Wednesday, December 29, 2010

Notes on "Shakespeare and the New Bibliography" - Chapter 3

By comparison to other fields of interest to the bibliographer, formal bibliography and typography are fairly stable and certain fields of inquiry because they are examinations of mechanical processes of which we know a great deal (34).

cf McKerrow An Introduction to Bibliography for Literary Students.

cf Percy Simpson's Proofreading in the Sixteenth, Seventeenth, and Eighteenth Centuries (1935).

The level of proof correction in a print house varied according to the nature of the book, the standing of the printer, and the importance and persistence of the author. While Pope Sixtus V could expect that none of his writing would be printed without his first seeing a proof, the press could not afford to wait for most authors. Some would make regular visits to the print shop to correct their works, but they would do so with the knowledge that uncorrected sheets already pressed would be bound in the volume. To this end, some authors seem to have taken residence near the print shops for easy access (45 - 46).

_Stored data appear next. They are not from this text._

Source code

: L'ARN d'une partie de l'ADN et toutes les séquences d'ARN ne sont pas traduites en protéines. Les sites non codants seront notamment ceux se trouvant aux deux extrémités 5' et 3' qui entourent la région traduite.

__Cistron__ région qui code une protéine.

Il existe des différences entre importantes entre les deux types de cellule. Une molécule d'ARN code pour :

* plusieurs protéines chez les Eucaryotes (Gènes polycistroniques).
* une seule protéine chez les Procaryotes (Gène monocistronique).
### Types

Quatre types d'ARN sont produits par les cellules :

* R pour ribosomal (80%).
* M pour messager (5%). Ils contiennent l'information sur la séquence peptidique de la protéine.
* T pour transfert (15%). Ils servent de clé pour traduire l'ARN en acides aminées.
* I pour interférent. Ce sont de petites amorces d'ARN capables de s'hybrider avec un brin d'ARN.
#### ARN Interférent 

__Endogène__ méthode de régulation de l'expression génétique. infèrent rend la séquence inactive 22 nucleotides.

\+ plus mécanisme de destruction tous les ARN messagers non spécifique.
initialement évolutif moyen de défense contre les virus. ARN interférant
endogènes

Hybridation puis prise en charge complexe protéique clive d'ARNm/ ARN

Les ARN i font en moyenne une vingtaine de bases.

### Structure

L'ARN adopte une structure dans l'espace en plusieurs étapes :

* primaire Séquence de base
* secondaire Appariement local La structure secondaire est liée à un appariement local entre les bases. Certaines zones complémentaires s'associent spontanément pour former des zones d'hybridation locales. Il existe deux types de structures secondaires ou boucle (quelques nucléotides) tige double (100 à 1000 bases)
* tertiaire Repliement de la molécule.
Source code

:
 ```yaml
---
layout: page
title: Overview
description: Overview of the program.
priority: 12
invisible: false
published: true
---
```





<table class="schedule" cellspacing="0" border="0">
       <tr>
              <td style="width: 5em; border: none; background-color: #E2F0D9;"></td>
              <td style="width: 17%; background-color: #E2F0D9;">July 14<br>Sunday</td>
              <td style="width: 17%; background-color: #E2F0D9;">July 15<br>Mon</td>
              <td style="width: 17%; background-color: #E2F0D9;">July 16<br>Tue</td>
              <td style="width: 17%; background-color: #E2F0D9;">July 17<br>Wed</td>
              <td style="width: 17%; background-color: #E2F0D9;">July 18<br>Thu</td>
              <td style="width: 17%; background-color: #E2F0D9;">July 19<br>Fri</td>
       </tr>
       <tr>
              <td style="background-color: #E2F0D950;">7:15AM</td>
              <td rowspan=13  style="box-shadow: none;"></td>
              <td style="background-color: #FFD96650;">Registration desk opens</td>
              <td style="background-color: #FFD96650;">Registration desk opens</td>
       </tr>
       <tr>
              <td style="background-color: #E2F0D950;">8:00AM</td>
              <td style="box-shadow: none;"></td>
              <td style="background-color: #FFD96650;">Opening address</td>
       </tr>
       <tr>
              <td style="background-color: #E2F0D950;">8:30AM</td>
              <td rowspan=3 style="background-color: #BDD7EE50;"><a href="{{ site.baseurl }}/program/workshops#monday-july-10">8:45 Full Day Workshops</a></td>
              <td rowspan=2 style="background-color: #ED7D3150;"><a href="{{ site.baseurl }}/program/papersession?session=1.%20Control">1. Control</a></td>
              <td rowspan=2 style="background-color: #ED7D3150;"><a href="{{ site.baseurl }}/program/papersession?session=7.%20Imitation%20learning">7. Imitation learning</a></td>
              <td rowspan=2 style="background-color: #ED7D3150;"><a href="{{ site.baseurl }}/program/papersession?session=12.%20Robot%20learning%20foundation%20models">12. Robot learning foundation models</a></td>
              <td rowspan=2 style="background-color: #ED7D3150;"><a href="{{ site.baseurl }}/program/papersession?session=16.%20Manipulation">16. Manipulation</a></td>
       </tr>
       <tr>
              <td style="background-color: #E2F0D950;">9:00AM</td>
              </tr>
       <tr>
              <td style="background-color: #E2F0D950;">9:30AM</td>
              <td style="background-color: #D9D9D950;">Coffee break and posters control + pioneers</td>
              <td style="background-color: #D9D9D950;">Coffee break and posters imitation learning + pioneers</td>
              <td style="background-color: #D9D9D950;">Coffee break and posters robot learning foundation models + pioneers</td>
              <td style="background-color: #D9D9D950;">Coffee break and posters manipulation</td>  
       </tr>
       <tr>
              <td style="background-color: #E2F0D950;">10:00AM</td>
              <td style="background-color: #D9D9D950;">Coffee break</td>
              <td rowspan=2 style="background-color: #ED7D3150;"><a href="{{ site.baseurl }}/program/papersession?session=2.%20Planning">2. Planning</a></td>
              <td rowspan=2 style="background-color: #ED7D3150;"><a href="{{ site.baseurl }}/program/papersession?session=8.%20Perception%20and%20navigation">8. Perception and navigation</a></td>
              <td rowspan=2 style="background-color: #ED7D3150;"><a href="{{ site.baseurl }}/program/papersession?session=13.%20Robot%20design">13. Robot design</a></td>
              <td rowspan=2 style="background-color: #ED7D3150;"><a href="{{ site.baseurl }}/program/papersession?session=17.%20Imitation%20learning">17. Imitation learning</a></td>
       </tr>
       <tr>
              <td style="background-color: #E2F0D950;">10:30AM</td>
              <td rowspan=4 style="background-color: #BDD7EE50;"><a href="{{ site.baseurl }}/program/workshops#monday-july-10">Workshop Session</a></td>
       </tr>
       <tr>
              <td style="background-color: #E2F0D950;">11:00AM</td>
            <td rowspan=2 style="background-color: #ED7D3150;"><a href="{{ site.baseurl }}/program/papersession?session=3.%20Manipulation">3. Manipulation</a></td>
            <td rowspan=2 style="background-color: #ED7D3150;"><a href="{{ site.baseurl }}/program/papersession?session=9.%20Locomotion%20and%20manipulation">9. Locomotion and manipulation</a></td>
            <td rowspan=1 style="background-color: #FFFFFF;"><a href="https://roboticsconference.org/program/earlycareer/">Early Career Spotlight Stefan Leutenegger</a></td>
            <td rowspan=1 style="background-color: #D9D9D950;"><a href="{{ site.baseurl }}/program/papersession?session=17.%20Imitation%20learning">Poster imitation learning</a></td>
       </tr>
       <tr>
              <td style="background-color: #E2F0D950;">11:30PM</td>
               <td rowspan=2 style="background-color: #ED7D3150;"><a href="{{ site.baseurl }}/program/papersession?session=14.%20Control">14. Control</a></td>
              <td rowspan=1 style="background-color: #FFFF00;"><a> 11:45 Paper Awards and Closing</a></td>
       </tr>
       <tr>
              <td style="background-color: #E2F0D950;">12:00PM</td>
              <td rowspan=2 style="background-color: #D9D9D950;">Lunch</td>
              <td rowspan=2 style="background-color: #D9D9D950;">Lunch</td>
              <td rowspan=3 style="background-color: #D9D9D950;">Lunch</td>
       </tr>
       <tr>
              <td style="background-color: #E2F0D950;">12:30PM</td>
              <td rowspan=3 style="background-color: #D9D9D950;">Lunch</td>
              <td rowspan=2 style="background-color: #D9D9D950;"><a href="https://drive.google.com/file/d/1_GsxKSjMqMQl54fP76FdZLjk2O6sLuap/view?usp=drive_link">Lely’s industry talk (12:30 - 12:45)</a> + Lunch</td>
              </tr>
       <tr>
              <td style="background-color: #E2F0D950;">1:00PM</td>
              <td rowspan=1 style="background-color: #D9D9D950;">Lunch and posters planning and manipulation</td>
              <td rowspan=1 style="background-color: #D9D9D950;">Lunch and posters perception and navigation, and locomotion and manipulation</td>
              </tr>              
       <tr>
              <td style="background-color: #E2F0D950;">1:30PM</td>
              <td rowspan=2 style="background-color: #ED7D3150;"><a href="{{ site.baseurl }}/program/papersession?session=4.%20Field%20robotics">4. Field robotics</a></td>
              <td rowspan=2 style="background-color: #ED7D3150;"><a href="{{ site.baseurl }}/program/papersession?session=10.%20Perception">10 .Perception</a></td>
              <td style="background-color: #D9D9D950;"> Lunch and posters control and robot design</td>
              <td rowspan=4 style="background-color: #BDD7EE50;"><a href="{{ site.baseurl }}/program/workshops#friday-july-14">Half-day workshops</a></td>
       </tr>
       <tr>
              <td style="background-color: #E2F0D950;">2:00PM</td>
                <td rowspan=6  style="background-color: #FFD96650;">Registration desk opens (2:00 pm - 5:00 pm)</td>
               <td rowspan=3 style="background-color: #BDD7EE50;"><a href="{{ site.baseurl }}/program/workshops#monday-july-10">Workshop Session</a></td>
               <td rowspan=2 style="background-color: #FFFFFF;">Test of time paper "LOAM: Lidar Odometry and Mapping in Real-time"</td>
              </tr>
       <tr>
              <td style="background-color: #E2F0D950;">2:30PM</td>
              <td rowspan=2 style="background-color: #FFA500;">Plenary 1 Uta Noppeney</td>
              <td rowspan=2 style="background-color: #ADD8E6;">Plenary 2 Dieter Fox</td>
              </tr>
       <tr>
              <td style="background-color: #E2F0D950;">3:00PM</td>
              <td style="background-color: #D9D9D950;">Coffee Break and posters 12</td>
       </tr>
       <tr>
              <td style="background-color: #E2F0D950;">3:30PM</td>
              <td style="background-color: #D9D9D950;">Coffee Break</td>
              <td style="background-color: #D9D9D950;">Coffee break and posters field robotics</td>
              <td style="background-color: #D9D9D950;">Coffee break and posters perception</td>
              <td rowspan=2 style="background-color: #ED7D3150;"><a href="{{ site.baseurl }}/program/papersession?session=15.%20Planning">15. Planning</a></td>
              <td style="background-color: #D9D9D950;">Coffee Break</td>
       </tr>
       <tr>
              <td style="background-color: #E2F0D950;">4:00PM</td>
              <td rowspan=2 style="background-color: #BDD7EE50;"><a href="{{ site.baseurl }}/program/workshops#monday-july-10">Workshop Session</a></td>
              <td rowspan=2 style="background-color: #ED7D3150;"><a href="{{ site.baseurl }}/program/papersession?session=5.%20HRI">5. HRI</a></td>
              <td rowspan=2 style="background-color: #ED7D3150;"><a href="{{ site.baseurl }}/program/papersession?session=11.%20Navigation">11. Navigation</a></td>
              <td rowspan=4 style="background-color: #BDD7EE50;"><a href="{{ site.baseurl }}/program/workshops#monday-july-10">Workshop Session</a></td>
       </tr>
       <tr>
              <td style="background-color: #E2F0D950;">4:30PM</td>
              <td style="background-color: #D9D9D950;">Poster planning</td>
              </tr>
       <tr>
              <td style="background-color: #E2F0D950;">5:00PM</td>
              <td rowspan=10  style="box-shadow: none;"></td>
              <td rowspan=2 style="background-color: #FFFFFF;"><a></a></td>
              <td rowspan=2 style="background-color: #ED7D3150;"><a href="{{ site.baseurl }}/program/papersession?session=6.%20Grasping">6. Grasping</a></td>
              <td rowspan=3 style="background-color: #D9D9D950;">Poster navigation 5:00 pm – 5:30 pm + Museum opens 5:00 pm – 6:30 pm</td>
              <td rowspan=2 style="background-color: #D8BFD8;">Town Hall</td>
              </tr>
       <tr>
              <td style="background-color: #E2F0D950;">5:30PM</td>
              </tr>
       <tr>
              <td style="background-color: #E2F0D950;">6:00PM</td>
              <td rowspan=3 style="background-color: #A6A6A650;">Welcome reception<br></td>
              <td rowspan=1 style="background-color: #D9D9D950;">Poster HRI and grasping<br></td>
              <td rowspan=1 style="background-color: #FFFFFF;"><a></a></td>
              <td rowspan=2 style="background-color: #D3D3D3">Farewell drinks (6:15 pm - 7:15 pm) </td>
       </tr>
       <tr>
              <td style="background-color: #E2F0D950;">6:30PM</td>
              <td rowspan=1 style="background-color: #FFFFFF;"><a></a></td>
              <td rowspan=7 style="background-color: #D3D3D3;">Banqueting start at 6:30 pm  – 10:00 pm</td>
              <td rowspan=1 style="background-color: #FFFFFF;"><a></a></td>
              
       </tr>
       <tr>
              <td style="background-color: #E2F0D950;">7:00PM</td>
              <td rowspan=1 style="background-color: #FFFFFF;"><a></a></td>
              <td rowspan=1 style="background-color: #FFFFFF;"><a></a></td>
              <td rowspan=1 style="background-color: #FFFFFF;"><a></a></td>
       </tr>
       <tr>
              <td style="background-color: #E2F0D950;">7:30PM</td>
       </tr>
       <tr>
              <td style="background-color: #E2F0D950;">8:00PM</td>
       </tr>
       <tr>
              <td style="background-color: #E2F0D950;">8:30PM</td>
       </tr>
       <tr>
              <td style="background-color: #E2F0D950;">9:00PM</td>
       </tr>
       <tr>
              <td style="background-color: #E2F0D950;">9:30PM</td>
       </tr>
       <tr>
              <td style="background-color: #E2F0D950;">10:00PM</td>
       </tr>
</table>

In his 1608 History of Serpents, the author Topsell explains to the readers that there were 'escapes of the presse' in his 1607 History of Four-footed Beasts because the printer (William Jaggard) lacked Latin, Topsell was absence on other employments, and both of them together 'because we were not so thorowly estated, as to maintain a sufficient Scholler to attend only upon the presse' (47). As I proposed before, professional proof readers were not unknown in the period, and just as an author/publisher could chose to hire one, they could also chose not to.

There is no evidence that either Shakespeare or his fellow players (especially Heminge and Condell) did anything to correct Folio proofs; there exist in none of Shakespeare's plays any signs of cancel slips, manuscript corrections, or errata lists. There is only one case of leaves being cancelled to supply an omission to the text (47).

"What correction Shakespeare's plays received as they were passing through the press they received from the printers" (48).

Of four existing proof sheets of Elizabethan plays ("the inner forme of sheet D in one British Museum copy of Chapman's Monsieur D'Olive (1606); the outer forme of sheet B in one of the Huntingdon Library copies of The Contention (1600); and pp. 333 (Othello) and 352 (Anthony and Cleopatra) of the First Folio now in the Folger Library) errors are left uncorrected, and the errors that are corrected are technical, including punctuation and imperfections of type. These corrections could have easily been made without recourse to a manuscript (48). A footnote from Helen Gardner, who edited Wilson's work, notes that "two more proof-sheets for the Folio are now known: ff. Iv: 6(pp 62 and 71 in Romeo and Juliet) and qqI-6v (pp. 281 and 292 in Hamlet and Lear respectively)." (48 footnote 3*).

quoting Hinman: "The proofing [of the First Folio] ... achieved little indeed except in the way of obviating a fair number of superficial faults. There was a good deal of proof-correction. Over 500 changes were made. Very few substantive errors, however, were noticed at all; for the reader paid scant attention to these, and only on rare occasions did he consider it necessary for his purposes to read proof against copy" (49, footnote 1*).

Summary


Printing books is a mechanical process, and even when the errors committed in printing a book are human errors, the nature of those errors are often traceable as disruptions in the mechanical process. As a result, despite the fact that there is a great deal of mystery surrounding the records of the Stationer's Company, the London book trade, and the relationship between playing companies and publishers, the mechanics of books and typography are relatively transparent.